Task details => The output is the lines below from the one with "left eye: (739, 272)" through the one with "right elbow: (425, 337)", both included, printed exactly and with no other line.

:: Dataset excerpts

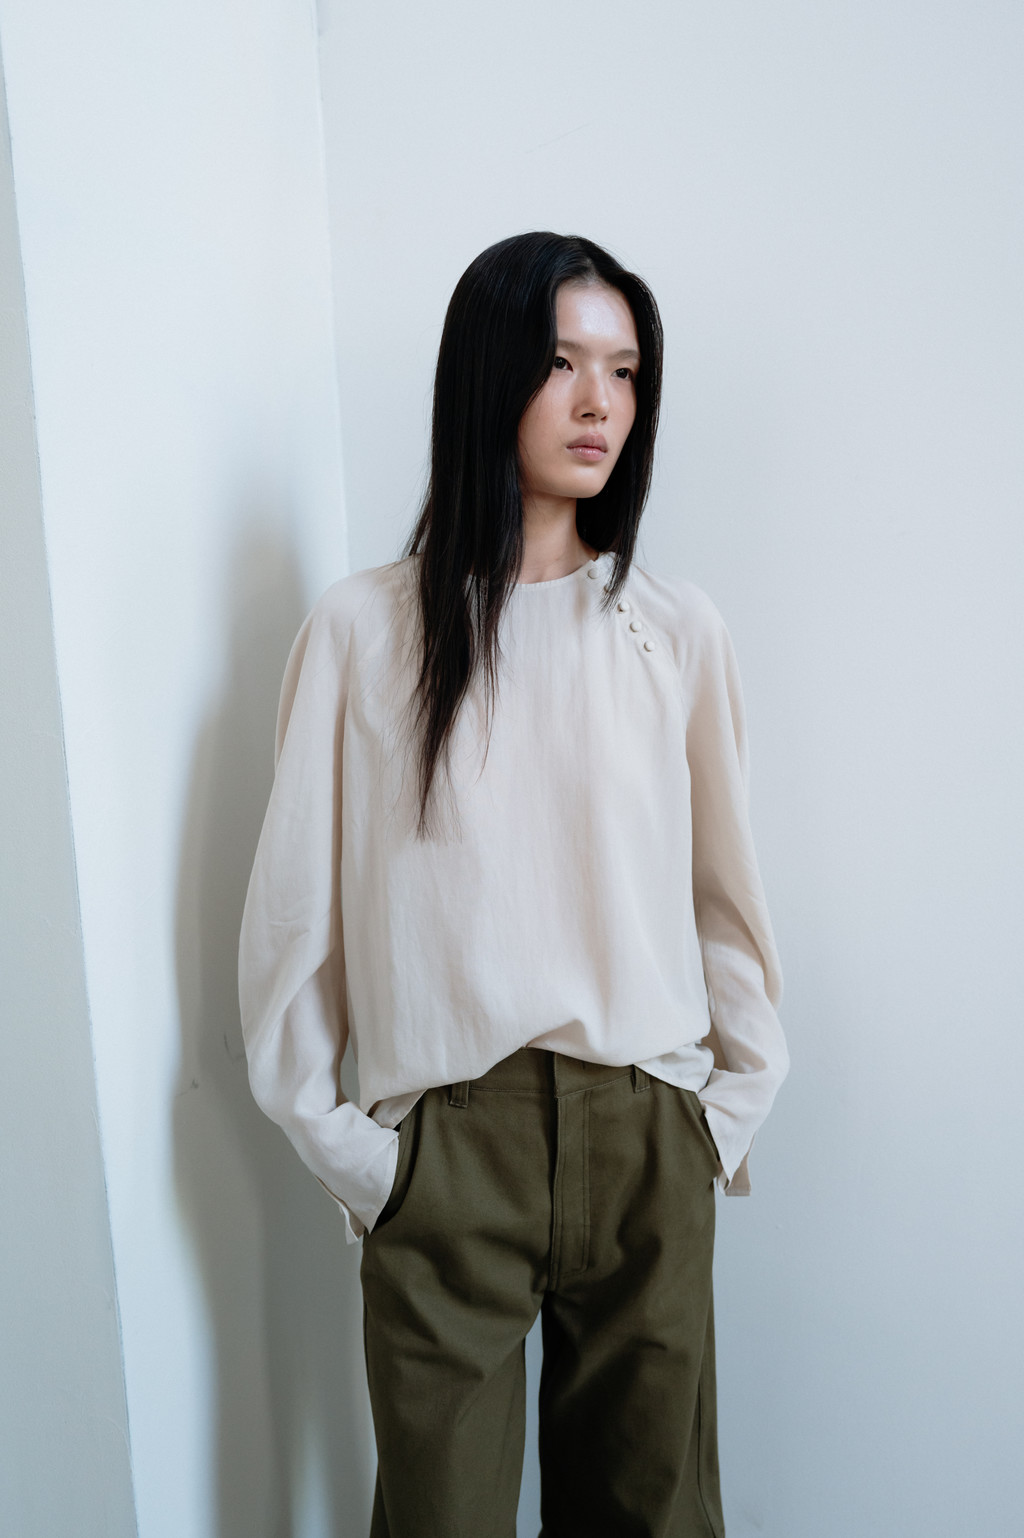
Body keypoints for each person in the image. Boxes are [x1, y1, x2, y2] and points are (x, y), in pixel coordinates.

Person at [237, 230, 789, 1538]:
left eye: (624, 370)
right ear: (489, 374)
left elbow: (726, 896)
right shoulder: (364, 631)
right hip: (447, 1156)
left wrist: (722, 1114)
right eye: (560, 363)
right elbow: (294, 923)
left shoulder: (673, 629)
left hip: (646, 1139)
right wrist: (361, 1160)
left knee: (654, 1517)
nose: (600, 402)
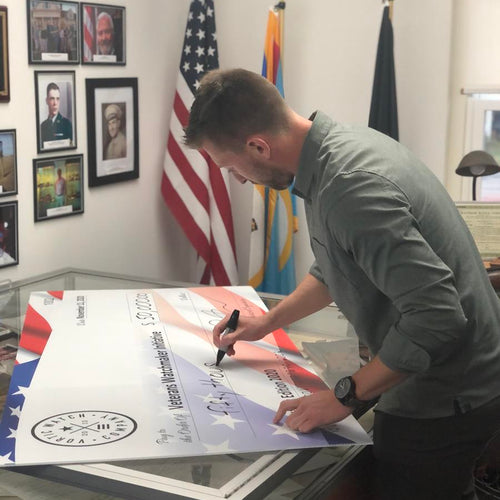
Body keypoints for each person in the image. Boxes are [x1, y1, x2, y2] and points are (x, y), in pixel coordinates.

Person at [184, 68, 500, 500]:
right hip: (450, 378)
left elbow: (438, 318)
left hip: (445, 397)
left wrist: (343, 398)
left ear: (258, 146)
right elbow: (338, 267)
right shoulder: (339, 150)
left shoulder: (348, 186)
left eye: (231, 166)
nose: (237, 179)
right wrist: (265, 323)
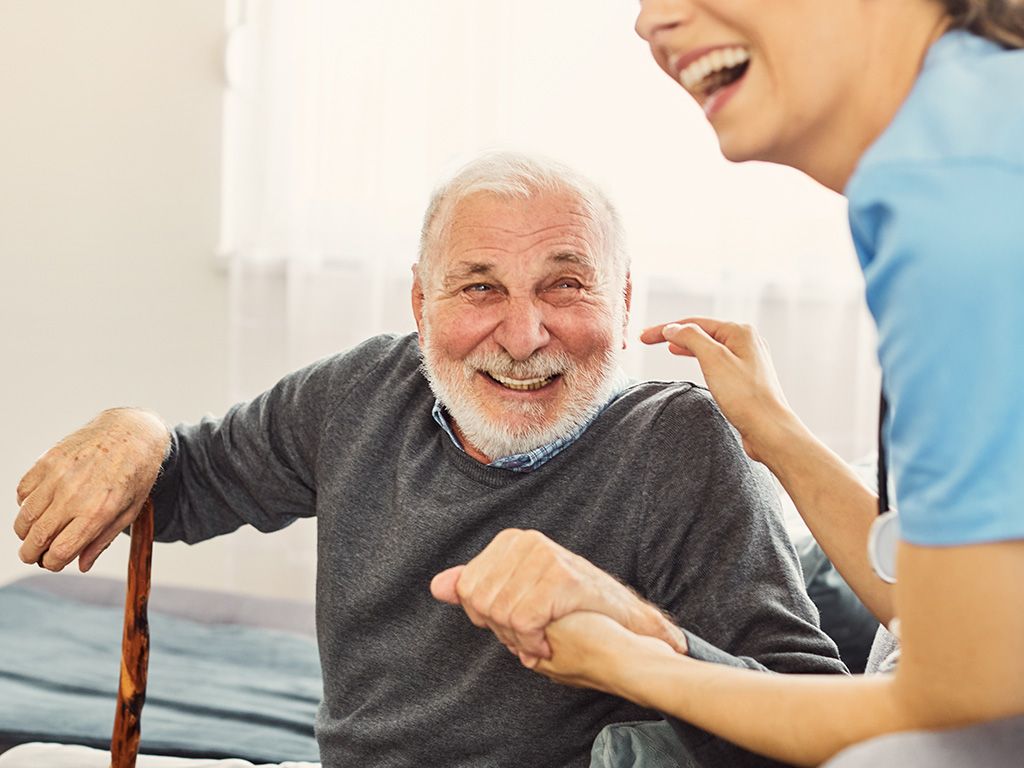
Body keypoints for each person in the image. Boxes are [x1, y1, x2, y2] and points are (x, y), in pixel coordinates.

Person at [12, 152, 845, 768]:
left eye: (564, 286)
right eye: (480, 287)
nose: (523, 336)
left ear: (624, 305)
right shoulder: (361, 392)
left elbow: (813, 725)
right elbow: (188, 480)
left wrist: (638, 629)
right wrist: (135, 428)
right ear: (421, 304)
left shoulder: (680, 446)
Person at [443, 3, 1024, 767]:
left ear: (619, 302)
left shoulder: (959, 182)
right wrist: (774, 433)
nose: (652, 22)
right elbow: (970, 625)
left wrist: (627, 652)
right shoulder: (970, 133)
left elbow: (959, 699)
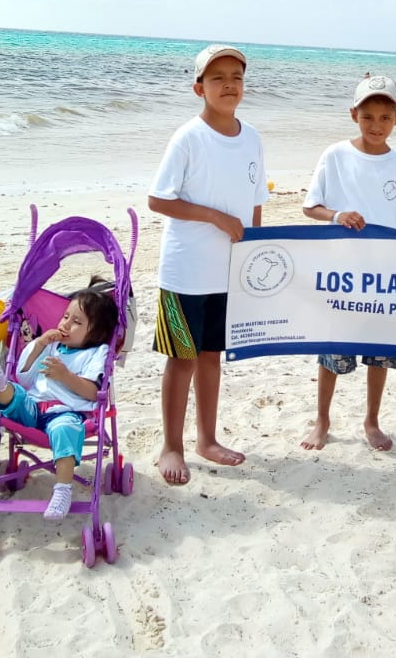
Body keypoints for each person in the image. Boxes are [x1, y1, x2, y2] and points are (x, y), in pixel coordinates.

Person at [148, 44, 268, 485]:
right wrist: (215, 217)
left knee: (211, 356)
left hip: (228, 270)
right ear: (199, 87)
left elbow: (256, 202)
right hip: (185, 272)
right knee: (182, 360)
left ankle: (206, 439)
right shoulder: (188, 137)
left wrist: (252, 252)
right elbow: (158, 198)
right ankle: (172, 445)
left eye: (236, 76)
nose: (229, 84)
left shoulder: (252, 137)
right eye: (218, 78)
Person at [299, 75, 396, 451]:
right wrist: (337, 215)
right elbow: (310, 206)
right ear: (354, 114)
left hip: (385, 277)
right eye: (367, 116)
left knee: (379, 353)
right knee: (332, 352)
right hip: (340, 275)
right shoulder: (335, 156)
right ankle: (322, 420)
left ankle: (372, 420)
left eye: (384, 118)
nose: (376, 125)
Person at [0, 284, 117, 519]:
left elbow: (94, 392)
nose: (65, 324)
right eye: (65, 316)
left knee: (66, 428)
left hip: (65, 411)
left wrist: (66, 376)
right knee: (15, 393)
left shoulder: (96, 353)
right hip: (32, 406)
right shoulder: (50, 346)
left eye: (77, 322)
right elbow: (25, 376)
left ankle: (62, 490)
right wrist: (39, 344)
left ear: (97, 333)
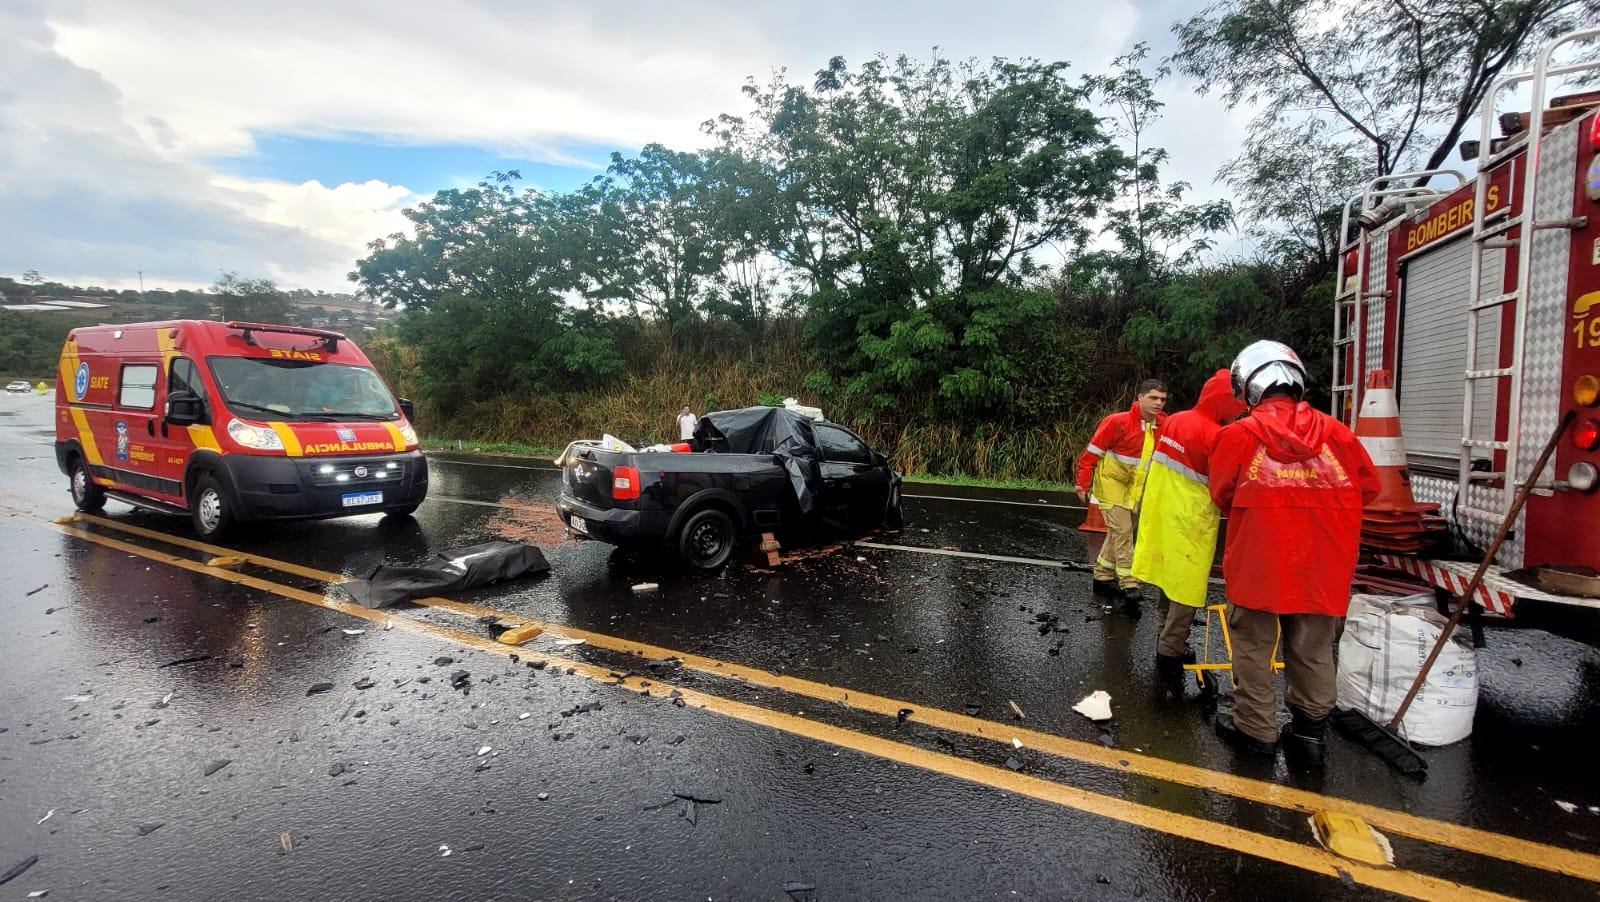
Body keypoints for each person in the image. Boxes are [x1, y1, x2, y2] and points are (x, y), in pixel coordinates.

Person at [1208, 340, 1379, 767]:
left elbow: (1222, 495)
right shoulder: (1338, 434)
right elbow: (1369, 488)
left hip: (1259, 563)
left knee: (1252, 647)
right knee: (1314, 649)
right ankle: (1309, 736)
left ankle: (1256, 731)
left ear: (1248, 386)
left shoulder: (1238, 435)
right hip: (1323, 566)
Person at [1130, 369, 1245, 679]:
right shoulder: (1216, 434)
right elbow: (1222, 488)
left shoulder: (1177, 419)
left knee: (1170, 581)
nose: (1241, 409)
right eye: (1237, 403)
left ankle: (1163, 637)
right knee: (1186, 588)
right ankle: (1170, 653)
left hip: (1162, 514)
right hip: (1191, 522)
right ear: (1224, 402)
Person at [1075, 380, 1168, 610]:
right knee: (1124, 532)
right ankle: (1129, 583)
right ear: (1140, 397)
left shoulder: (1163, 425)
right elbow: (1091, 453)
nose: (1159, 403)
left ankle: (1103, 576)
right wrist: (1082, 483)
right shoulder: (1117, 422)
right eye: (1153, 398)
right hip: (1111, 485)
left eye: (1163, 399)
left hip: (1136, 489)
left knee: (1119, 532)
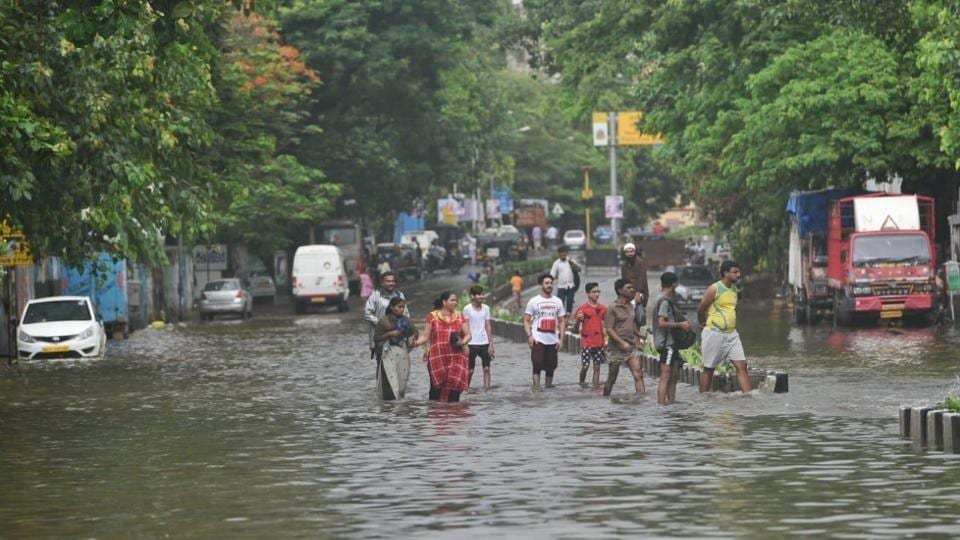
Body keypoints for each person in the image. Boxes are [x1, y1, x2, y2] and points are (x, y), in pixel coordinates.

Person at [696, 260, 751, 394]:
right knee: (709, 368)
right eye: (735, 272)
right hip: (714, 333)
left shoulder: (734, 289)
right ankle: (703, 399)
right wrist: (702, 323)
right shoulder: (714, 289)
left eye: (739, 272)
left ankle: (748, 397)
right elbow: (700, 309)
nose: (738, 275)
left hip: (732, 334)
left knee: (742, 366)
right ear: (726, 273)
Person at [414, 291, 471, 402]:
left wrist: (463, 342)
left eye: (456, 300)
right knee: (436, 390)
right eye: (452, 300)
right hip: (437, 358)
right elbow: (425, 337)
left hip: (457, 358)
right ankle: (437, 416)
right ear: (444, 302)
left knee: (454, 388)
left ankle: (454, 415)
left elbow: (468, 334)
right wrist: (414, 343)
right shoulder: (432, 317)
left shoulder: (460, 316)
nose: (455, 302)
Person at [652, 272, 691, 405]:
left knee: (673, 376)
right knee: (666, 375)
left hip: (671, 344)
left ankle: (671, 403)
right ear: (674, 284)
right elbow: (661, 323)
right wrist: (681, 324)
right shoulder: (664, 301)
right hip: (667, 344)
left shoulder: (662, 299)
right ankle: (661, 404)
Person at [523, 273, 566, 390]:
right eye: (546, 283)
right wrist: (529, 336)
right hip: (538, 338)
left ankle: (548, 388)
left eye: (551, 283)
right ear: (541, 285)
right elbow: (526, 320)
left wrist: (561, 340)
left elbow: (562, 321)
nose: (549, 285)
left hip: (553, 339)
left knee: (551, 366)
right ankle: (536, 389)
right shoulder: (533, 301)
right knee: (537, 364)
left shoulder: (558, 301)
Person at [603, 278, 645, 396]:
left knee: (638, 374)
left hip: (630, 346)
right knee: (612, 379)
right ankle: (605, 399)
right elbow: (609, 328)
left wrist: (638, 334)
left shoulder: (632, 306)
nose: (632, 290)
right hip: (616, 348)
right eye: (629, 288)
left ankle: (641, 401)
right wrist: (621, 342)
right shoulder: (613, 307)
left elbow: (631, 323)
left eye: (632, 287)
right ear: (620, 290)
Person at [373, 297, 419, 400]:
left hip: (402, 353)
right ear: (392, 307)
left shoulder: (405, 320)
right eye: (399, 307)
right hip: (387, 355)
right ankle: (389, 405)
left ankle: (398, 404)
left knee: (401, 380)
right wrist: (390, 334)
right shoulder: (384, 321)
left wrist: (412, 337)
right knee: (389, 380)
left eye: (403, 307)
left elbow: (415, 331)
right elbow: (376, 338)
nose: (402, 309)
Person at [364, 272, 407, 359]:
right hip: (381, 338)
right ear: (382, 283)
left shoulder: (400, 295)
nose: (391, 283)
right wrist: (382, 324)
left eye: (393, 281)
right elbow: (367, 313)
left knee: (398, 367)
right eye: (388, 281)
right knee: (383, 367)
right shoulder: (375, 296)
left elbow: (406, 314)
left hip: (398, 337)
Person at [572, 282, 607, 386]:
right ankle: (581, 383)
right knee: (585, 366)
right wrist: (579, 320)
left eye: (598, 291)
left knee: (597, 367)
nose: (597, 294)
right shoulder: (582, 309)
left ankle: (595, 388)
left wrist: (606, 339)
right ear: (588, 293)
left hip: (599, 342)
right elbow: (575, 329)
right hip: (586, 342)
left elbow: (608, 325)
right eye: (594, 292)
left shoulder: (603, 309)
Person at [463, 285, 495, 390]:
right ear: (472, 296)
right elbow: (465, 326)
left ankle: (487, 389)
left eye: (482, 294)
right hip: (471, 343)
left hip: (484, 342)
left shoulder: (486, 308)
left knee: (486, 369)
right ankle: (465, 388)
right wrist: (465, 344)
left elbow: (488, 326)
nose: (481, 296)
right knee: (470, 370)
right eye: (479, 294)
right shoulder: (467, 309)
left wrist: (491, 344)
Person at [620, 242, 650, 328]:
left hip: (639, 293)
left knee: (638, 316)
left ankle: (637, 336)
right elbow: (623, 280)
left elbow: (642, 278)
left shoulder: (641, 263)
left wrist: (638, 293)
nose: (629, 253)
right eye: (627, 252)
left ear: (635, 251)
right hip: (628, 294)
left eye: (631, 251)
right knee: (628, 316)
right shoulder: (624, 265)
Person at [550, 246, 581, 315]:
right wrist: (549, 283)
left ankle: (568, 316)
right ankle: (561, 316)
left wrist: (572, 264)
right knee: (560, 302)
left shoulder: (571, 261)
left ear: (567, 253)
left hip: (570, 285)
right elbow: (552, 275)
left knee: (570, 301)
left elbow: (579, 269)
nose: (562, 256)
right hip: (561, 286)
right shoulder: (556, 263)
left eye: (564, 255)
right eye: (560, 255)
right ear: (558, 254)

::::

Exercise output =>
left eye: (739, 272)
left ankle: (748, 397)
right elbow: (700, 309)
nose: (738, 275)
left hip: (732, 334)
left knee: (742, 366)
right ear: (726, 273)
Person at [414, 291, 471, 402]:
left wrist: (463, 342)
left eye: (456, 300)
right knee: (436, 390)
right eye: (452, 300)
right hip: (437, 358)
right elbow: (425, 337)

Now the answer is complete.